Democrats: Four days in Charlotte

Democrats: Four days in Charlotte
Published 10 Sep 2012   Follow @NickBryantNY

Going into the Democratic convention, the theme of much of the coverage was how Barack Obama needed Bill Clinton. Coming out of it, the main storyline was how Obama had been completely upstaged by him.

Clintonian Kryptonite has always been a hazardous material to handle. But the fact that the former president emerged as the superhero in Charlotte matters little. Score-carding convention speeches is the sport of pundits rather than the voting public. And the choice in November is, after all, between Obama and Romney, although delegates might have returned home rueing the 22nd Amendment, which established that presidents can serve only two terms (they might also regret the \'born in the USA\' constitutional requirement that bars the impressive Jennifer Granholm from running for the White House in 2016, because she hails from over the border in Canada).

Clinton, who left office with the highest approval ratings of any president since World War II, is the most useful of guarantors. Charlotte also saw him at his triangulating best (would not \'Triangulator\' be his Marvel comics moniker?). No modern era progressive politician has been more adept at fusing the American capitalist spirit with the country\'s communitarian ideals, and marrying ideas about individual responsibility with the necessary role of government.

No president of any stripe has been better at simplifying complicated policy questions, though his trick here is to respect the intelligence of his audience rather than to dumb himself down. [fold]

Even if Clinton cannot match the lyricism of Obama, he showed that the folksy can trump the flowery, especially when it comes to the unromantic task of winning re-election.

- Raw data -
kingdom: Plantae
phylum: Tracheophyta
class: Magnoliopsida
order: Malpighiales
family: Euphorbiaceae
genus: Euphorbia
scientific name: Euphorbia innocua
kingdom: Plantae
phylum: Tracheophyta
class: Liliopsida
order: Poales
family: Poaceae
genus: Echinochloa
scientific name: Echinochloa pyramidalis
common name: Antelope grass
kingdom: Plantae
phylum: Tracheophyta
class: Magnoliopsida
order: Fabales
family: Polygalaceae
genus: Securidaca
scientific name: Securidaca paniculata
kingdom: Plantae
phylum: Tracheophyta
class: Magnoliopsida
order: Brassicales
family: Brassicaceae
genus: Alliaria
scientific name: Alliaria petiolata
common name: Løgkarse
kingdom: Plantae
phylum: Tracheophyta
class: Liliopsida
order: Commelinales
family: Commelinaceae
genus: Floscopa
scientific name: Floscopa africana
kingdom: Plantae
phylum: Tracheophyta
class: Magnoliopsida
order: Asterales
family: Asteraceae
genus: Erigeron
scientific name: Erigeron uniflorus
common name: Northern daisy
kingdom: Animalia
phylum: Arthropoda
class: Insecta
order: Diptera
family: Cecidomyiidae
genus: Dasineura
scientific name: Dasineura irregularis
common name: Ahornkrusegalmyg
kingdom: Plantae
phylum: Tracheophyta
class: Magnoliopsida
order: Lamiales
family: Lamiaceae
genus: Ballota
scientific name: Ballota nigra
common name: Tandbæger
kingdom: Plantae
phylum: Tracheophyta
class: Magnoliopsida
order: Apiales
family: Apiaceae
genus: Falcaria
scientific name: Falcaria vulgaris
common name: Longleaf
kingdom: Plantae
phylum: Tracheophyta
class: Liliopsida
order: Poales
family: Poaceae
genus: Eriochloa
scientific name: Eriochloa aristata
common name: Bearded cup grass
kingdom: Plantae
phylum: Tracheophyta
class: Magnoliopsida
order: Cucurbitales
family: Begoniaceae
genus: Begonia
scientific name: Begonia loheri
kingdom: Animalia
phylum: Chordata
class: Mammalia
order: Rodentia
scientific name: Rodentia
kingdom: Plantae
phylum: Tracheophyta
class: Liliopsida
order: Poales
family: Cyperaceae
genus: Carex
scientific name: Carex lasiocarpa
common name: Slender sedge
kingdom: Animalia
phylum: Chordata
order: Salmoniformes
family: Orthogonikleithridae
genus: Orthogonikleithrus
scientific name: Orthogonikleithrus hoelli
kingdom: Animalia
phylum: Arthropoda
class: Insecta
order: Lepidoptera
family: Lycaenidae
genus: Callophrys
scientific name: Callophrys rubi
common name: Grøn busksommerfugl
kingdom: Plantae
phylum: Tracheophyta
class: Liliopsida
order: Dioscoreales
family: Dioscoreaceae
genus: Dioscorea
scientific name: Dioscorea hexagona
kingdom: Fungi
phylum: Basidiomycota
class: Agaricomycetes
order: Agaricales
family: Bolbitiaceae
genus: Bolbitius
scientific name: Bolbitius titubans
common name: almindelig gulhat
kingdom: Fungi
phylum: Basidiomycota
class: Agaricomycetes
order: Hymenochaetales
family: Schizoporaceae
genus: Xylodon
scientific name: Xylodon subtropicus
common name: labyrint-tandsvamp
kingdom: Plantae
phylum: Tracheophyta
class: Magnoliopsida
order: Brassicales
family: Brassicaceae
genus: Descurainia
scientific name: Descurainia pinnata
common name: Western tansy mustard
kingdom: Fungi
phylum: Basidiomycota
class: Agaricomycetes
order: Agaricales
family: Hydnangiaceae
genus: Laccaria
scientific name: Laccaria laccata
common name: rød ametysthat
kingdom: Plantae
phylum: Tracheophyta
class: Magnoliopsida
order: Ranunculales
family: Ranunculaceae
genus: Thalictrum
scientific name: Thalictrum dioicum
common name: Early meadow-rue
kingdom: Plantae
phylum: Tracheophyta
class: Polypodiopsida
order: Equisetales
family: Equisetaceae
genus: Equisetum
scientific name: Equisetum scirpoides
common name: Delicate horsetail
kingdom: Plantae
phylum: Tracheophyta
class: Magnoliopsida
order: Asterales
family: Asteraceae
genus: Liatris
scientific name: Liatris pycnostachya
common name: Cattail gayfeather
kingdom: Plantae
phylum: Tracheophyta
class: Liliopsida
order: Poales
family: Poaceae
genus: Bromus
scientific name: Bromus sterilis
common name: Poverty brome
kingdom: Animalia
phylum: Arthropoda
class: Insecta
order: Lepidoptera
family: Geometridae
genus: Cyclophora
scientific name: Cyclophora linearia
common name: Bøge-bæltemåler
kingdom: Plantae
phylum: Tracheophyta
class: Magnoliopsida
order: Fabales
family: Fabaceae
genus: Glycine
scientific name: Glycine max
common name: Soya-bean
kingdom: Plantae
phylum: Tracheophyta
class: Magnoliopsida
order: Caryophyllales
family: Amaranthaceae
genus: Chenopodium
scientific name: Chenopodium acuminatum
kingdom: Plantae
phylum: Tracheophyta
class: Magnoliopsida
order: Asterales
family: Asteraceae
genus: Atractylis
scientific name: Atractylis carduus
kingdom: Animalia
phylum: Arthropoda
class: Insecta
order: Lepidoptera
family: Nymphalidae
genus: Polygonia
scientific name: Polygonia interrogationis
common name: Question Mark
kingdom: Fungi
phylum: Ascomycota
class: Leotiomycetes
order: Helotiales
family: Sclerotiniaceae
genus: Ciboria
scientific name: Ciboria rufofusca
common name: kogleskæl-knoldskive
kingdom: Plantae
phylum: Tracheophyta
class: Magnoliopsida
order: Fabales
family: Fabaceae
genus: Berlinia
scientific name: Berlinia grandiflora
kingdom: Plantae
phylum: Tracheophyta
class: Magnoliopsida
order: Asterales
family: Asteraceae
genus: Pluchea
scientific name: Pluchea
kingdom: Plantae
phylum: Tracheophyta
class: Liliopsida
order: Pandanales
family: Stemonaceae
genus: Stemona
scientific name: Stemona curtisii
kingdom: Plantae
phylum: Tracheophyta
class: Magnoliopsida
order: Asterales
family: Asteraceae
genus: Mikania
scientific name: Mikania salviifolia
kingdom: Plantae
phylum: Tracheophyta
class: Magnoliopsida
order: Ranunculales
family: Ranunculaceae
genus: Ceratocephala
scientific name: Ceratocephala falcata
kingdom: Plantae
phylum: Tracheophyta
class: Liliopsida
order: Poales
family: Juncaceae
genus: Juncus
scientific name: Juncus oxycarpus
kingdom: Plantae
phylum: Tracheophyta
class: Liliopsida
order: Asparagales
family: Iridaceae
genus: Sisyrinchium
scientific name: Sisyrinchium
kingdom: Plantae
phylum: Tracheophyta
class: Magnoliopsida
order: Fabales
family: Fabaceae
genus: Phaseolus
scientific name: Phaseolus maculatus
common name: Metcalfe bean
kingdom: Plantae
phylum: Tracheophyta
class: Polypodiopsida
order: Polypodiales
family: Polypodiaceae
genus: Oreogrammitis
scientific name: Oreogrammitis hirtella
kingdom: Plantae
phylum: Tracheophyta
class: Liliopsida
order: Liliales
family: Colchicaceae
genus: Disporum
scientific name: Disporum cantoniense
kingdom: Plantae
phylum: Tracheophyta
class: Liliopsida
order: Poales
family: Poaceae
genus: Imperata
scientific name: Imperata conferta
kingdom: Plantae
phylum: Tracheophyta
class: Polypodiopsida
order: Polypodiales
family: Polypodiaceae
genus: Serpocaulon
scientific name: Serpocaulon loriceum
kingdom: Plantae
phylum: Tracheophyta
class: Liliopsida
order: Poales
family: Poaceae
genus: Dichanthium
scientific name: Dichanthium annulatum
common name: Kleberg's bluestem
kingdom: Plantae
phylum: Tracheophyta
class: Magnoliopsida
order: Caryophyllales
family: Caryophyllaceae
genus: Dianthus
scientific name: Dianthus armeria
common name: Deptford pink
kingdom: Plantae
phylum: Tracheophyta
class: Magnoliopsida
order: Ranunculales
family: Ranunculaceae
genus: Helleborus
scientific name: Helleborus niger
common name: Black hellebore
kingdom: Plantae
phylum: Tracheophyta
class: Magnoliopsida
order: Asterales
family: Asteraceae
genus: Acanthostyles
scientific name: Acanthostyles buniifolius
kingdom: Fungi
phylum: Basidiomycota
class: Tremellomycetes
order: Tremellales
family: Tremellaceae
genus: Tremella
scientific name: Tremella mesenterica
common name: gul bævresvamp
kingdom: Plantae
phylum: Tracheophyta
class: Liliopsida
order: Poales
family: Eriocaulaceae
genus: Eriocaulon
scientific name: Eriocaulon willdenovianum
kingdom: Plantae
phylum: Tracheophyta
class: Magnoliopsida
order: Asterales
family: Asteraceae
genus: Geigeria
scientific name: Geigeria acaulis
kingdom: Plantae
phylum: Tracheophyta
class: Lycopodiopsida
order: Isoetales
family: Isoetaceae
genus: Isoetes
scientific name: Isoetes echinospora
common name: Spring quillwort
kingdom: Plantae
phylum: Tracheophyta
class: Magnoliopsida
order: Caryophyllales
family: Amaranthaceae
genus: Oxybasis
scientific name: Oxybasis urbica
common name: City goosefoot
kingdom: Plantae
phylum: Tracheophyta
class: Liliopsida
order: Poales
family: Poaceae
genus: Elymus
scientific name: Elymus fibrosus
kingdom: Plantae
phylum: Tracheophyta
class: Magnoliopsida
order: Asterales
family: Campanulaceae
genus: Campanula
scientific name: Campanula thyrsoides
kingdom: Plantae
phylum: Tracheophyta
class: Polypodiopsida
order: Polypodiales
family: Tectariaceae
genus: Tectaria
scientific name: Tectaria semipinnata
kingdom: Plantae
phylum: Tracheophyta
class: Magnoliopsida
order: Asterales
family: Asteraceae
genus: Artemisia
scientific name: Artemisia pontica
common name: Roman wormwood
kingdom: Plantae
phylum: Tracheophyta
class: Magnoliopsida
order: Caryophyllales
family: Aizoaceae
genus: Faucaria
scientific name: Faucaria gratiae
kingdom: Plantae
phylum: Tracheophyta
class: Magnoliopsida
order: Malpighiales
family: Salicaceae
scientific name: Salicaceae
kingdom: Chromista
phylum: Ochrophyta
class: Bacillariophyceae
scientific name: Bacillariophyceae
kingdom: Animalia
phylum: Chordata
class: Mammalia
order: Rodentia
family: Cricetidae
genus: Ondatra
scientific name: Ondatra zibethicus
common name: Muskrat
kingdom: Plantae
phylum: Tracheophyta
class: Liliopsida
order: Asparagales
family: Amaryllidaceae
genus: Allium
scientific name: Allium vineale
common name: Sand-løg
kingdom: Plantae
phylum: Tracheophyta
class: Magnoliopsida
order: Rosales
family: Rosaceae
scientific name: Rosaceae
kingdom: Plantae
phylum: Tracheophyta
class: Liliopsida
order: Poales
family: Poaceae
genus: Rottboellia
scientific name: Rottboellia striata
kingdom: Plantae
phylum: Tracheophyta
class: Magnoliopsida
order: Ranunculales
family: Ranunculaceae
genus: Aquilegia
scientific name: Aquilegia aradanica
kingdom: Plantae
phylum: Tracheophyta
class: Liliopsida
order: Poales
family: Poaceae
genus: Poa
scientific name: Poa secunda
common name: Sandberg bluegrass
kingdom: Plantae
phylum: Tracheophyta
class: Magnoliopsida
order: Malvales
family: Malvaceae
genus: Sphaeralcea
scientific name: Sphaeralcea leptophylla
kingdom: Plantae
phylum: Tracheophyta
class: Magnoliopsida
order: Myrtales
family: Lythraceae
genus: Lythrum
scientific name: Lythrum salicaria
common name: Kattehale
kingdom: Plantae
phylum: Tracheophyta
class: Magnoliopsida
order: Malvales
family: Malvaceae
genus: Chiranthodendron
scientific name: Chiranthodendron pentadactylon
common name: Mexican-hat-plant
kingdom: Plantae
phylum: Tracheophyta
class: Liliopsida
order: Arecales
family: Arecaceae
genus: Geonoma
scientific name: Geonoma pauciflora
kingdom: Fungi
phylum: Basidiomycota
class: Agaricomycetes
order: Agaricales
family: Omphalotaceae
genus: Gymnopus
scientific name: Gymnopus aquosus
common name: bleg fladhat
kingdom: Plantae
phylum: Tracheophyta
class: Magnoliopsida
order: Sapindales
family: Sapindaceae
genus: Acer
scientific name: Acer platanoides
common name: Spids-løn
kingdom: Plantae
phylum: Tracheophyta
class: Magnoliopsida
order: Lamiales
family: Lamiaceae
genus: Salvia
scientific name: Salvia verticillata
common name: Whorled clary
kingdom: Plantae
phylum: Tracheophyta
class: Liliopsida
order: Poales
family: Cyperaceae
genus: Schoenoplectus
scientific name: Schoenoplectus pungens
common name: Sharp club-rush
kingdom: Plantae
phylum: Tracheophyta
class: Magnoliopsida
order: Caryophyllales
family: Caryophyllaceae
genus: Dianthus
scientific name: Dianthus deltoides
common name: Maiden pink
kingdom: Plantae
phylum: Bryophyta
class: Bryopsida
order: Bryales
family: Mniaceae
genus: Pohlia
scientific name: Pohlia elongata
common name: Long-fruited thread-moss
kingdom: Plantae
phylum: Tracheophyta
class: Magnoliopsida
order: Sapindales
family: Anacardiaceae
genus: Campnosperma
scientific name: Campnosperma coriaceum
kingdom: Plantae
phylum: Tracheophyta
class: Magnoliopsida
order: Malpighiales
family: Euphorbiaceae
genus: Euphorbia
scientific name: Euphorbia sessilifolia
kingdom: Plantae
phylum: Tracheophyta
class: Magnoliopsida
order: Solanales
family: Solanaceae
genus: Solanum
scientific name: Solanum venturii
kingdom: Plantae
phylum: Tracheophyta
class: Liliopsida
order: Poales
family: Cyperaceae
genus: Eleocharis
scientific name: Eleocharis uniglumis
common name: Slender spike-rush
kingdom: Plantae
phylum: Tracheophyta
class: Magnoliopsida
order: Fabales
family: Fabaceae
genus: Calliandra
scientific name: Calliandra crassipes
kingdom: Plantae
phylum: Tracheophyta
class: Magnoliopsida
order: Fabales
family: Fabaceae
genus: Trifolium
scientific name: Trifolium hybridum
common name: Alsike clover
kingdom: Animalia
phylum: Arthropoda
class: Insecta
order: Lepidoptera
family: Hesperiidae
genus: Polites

- To-do list -
- a) From the article on the Democratic convention, repeat the passage from "Clinton, who left" up to and including "of winning re-election.".
- b) Which politicians does the article on the Democratic convention mention by name?
- c) Can you take the article on the Charlotte convention further, picking up after its last sentence?

- Expected results -
- a)
Clinton, who left office with the highest approval ratings of any president since World War II, is the most useful of guarantors. Charlotte also saw him at his triangulating best (would not \'Triangulator\' be his Marvel comics moniker?). No modern era progressive politician has been more adept at fusing the American capitalist spirit with the country\'s communitarian ideals, and marrying ideas about individual responsibility with the necessary role of government.

No president of any stripe has been better at simplifying complicated policy questions, though his trick here is to respect the intelligence of his audience rather than to dumb himself down. [fold]

Even if Clinton cannot match the lyricism of Obama, he showed that the folksy can trump the flowery, especially when it comes to the unromantic task of winning re-election.

- b) Barack Obama, Bill Clinton, Romney, Jennifer Granholm

- c)
Obama was going to struggle, whatever the quality of his oratory. Had he delivered a sparkling speech, the Republicans would have argued he can dispense poetry but has problems with the cold grammar of government. A sub-par speech would prompt criticism that he cannot present an overwhelming argument for his re-election. In the event, the Obama speech-writing shop was apparently instructed to write an \'earthbound speech\', precisely to avoid the charge of vacuous rhetoric.

What struck me, above all, was not so much what Obama said but his war-weary tone. It spoke of the debilitating grind of the modern-day presidency and the gridlock of Washington. For large portions of his speech, he addressed the convention with the cheerless air of a leader who knows that, even if he wins re-election and claims a decisive mandate, the checks and balances of the American system, combined with the hyper-partisanship of Capitol Hill, will conspire to make his second term a period of consolidation rather than restless reform. Missing from the speech was any bold new legislative agenda.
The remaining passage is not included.